Die Einebillioneurofrage: Wer ist schlimmer noch als ein „Verschwörungstheoretiker“?

Da inzwischen jeder, der nur ein bisschen selber denken und rechnen kann und von diesen Fähigkeiten Gebrauch macht, als „Verschwörungstheoretiker“ gilt, hat sich das Schimpf- und Schandwort schon so bedrohlich abgenutzt, dass es wenigstens einer Ergänzung, Verschärfung, Steigerung bedarf, ja eines Wortes („alles Nazis“ zieht die Wurst auch nicht mehr vom Teller), das endlich wieder massenpsychologisch zieht, panik- und paranoiatauglich ist, die damit Bezeichneten stigmatisiert, wie es sich in einem freien Land gehört.
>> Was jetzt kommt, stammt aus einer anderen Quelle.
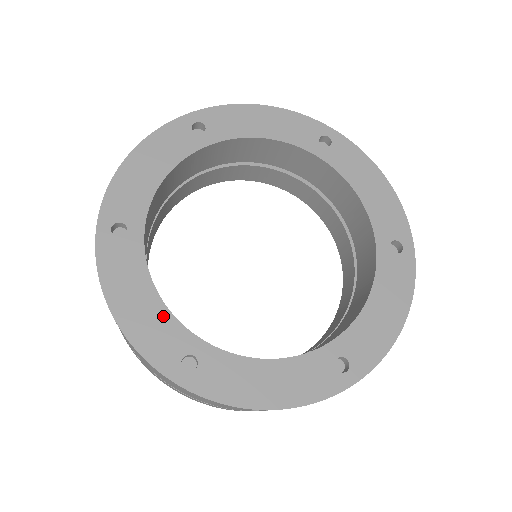
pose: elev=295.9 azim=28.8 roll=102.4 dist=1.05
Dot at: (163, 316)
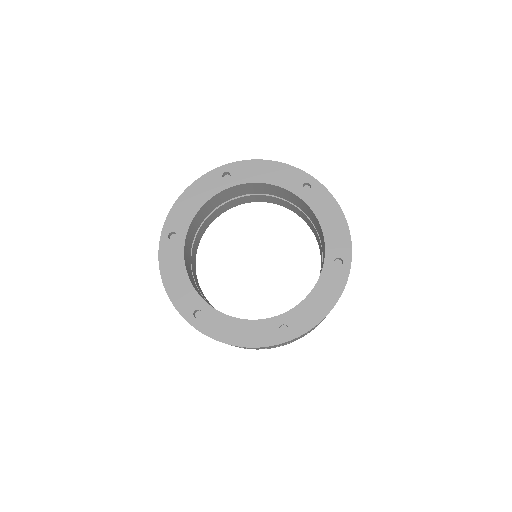
Dot at: (188, 287)
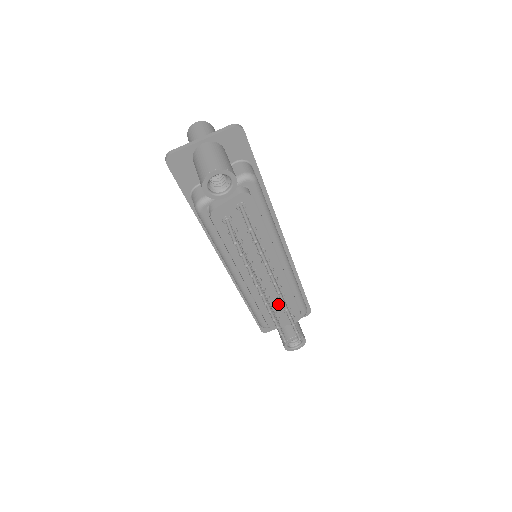
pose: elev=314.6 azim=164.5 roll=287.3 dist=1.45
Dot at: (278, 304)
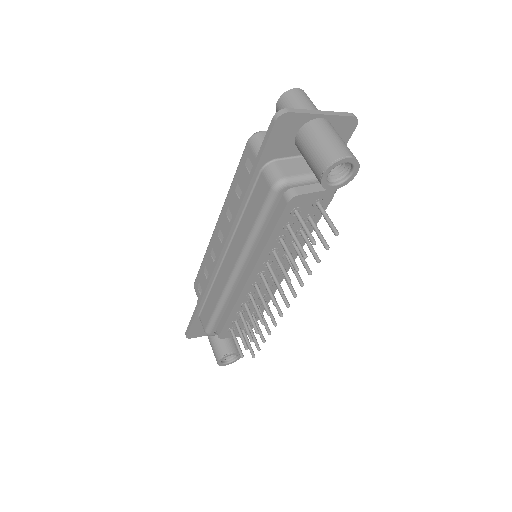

Naheliegend wäre nun, das Eigenschaftswort „verschwörungstheoretisch“ zu steigern, also etwa „immer verschwörungstheoretischer“ oder dann „verschwörungstheoretischst“.

Das mag indes nur zur Beihilfe taugen, da das Hauptwort „Verschwörungstheoretiker“, das ja vor allem zu steigern wäre, sich im Deutschen leider nicht verständlich steigern lässt.

Wer nun (wenn das mit dem „Nazi“ nicht oder nur schwerlich angewandt werden kann) könnte noch schlimmer, noch irrer und gemeingefährlicher sein als ein „Verschwörungstheoretiker“, indem „Coronaleugner“, „Faktenleugner“ „Wasweißichwasleugner“ ja auch schon ziemlich verbraucht, zumal kaum stärker, vielleicht gar in manchen Ohren schwächer als „Verschwörungstheoretiker“?

Mal sehen, ob ich die Einebillioneurofrage beantworten kann.

„Geistmörder“? – Das wäre immerhin extrem stigmatisierend und zudem aufmerksamkeitsstark, erfüllte also das Alpha- wie das Betakriterium. Ob die Leute aber den Zusammenhang verstünden?

„Kinderschänder“? – Das erfüllte ebenfalls das Alpha- wie Betakriterium natürlich hervorragend, führte die Leute aber zu reichlich unerwünschten Verwechslungen.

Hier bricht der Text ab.